To: Sector Investor who wrote (23162)11/13/1997 2:08:00 PM
From: Maverick  Respond to of 61433
 
"The Tolly Group test was focused on high density products which are currently available for customer
purchase. During the testing period, only Ascend and Bay Networks' access concentrators qualified in
the high density access concentrator category defined as access concentrators supporting one hundred or
more ports. Other products from vendors such as 3Com/USR, Livingston, Cisco and Shiva are low- or
medium-density access concentrators.

Recent benchmarking tests, such as the one conducted by LanQuest Labs for Cisco Systems as yet
unreleased AS5300, are misleading for decision-makers evaluating high-density remote access
concentrators because 1) they use router test methodologies to assess the performance of remote access
concentrators designed for high-volume dial-up environments, and 2) they don't use a methodology that
simulates a real-world environment.

Rather than using router test methodologies, which use packet-generators to simulate network
conditions, The Tolly Group used test beds with 288 PC clients conducting simultaneous dial-in sessions
over a PBX to replicate a real-world network environment. This ensured that the MAX TNT and Bay
Networks 5000 MSX/5399 were tested in a real-world, high-volume, dial-up environment.

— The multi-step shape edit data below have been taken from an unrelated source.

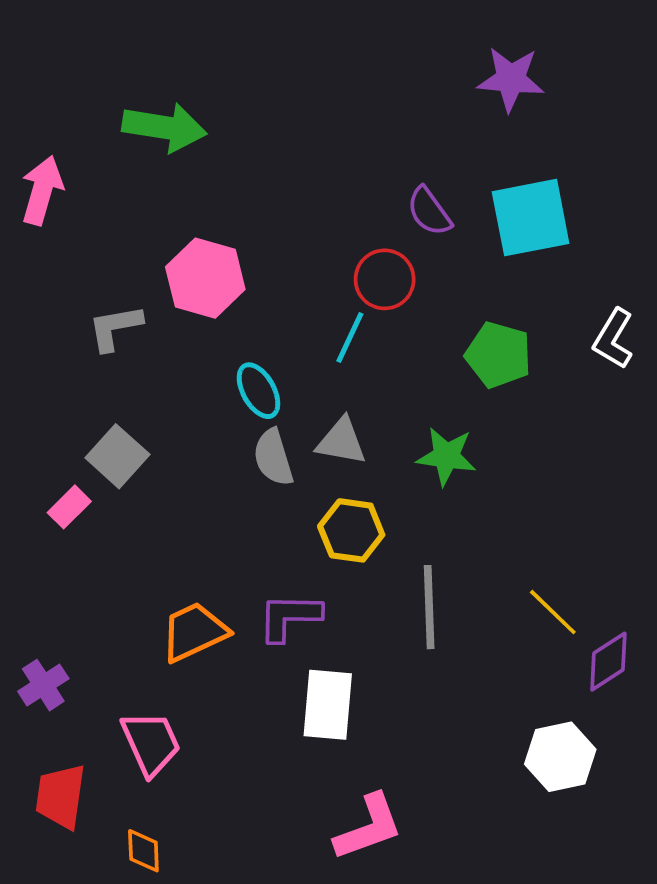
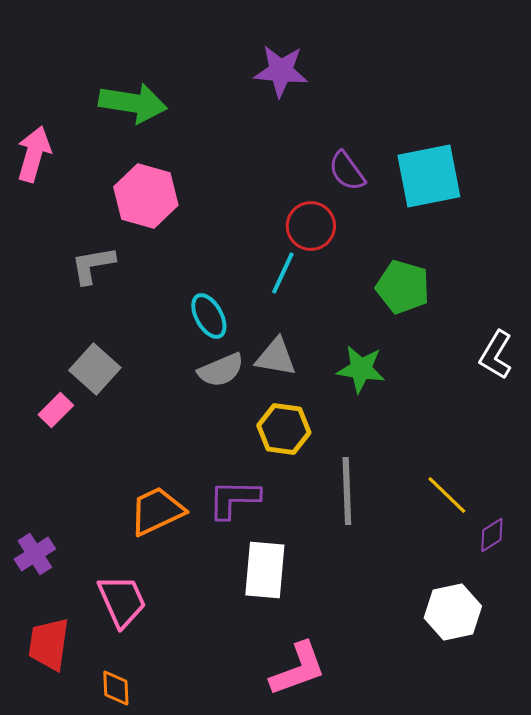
purple star: (511, 79) -> (281, 71), moved
pink hexagon: (205, 278) -> (146, 196), moved
white L-shape: (613, 339) -> (496, 355), moved
gray semicircle: (273, 457) -> (221, 370), turned -96
purple diamond: (608, 662) -> (492, 535), size x0.7

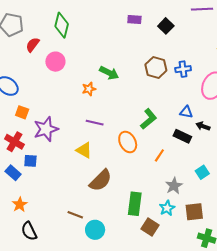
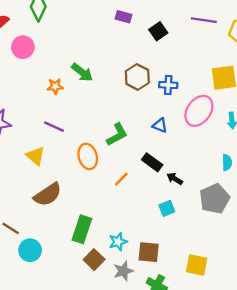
blue triangle: (186, 112) -> (160, 125), moved
black arrow: (203, 126) -> (175, 179), moved
gray star: (174, 186) -> (123, 271), moved

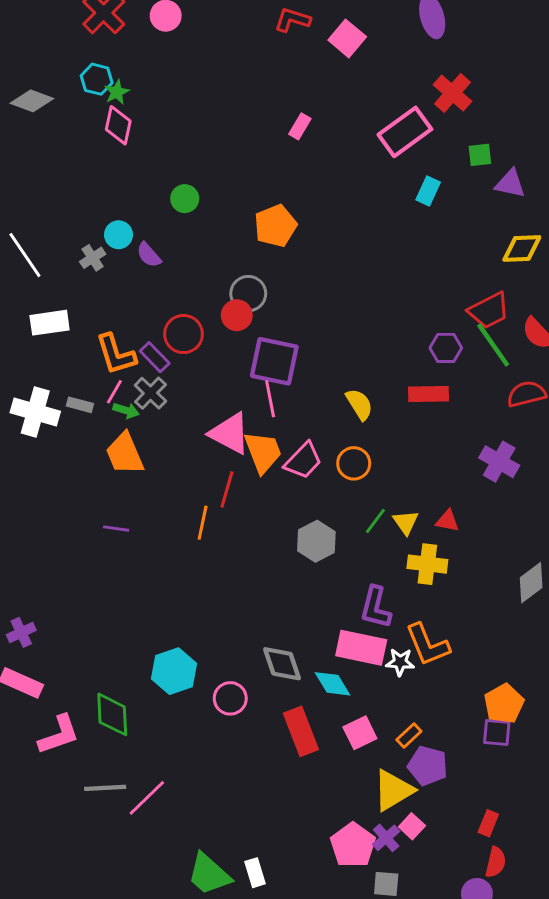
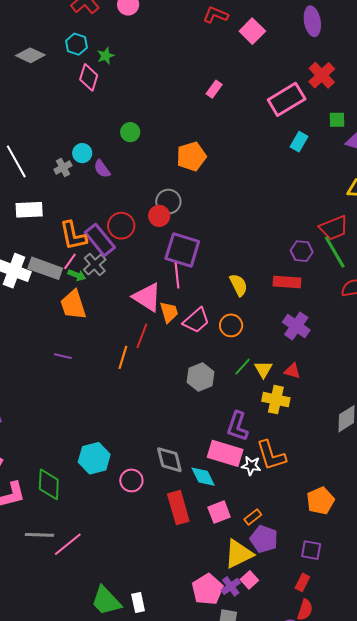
green star: (117, 92) -> (106, 56), moved
purple rectangle: (155, 357) -> (100, 240), size x1.5
gray rectangle: (80, 405) -> (45, 268), size x1.8
orange trapezoid: (263, 452) -> (169, 312), size x0.7
purple cross: (499, 462) -> (296, 326), moved
purple square: (497, 732) -> (311, 550), moved

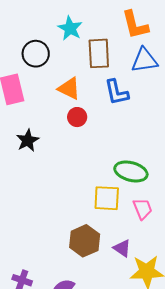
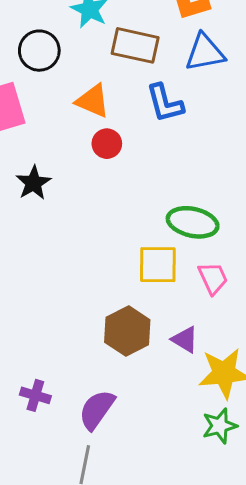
brown rectangle: (99, 53) -> (135, 45), turned -72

The MAX TNT uses a fully distributed multiprocessor architecture and a multi-shelf hardware design.
Each shelf is 14-inches high and can support up to 16 hot-swappable modules, with fully redundant,
load-balancing power supplies. Customers can incrementally add capacity by tightly coupling up to three
MAX TNT shelves together as one logical unit. This system can be configured as a single shelf with 288
modems, 672 ISDN connections and 150 Frame Relay connections. It can also be configured as a
two-shelf system with the same capacity using one DS3 or as a three-shelf system using T1/PRIs.

Not only does the MAX TNT provide the highest port density in the industry at a low price, it also
incorporates integrated security, firewall capabilities and network management.

The MAX TNT was
specifically designed to provide carriers, ISPs and large corporate customers with a single platform that
can support high-volume, multiservice access -- including analog 56K Flex, ISDN, and xDSL."

TNT and AS5300 are in different classes. AS5300 doesn't have nearly as many features and doesn't support high port density and many different traffic types as ASND. Comparing them is similar to comparing a Mercedez-Benz to a Pontiac with the cars half-full, driving on a free way where there is no traffic light, with crusise control on at 60 mph, the road condition is excellent, on Xmas day.



To: Sector Investor who wrote (23162)11/13/1997 2:22:00 PM
From: sepku  Read Replies (1) | Respond to of 61433
 
>>>Does anyone know if ASND plans or has a test in the works, testing MAX or TNT against the CSCO 5300? The test vs BAY was very good, but rightly or wrongly the market perceives CSCO as the one to beat.<<<

According to the press release, the independent lab that tested the MAX TNT vs BAY's top product intended to test the MAX TNT against all other high-density comparable products offered by any and all competition. Unfortunately, only BAY had a product that could qualify to be categorized as high-density...all the others, including CSCO and COMS' top offerings only qualified as "medium to low density".

CSCO's products didn't make the cut.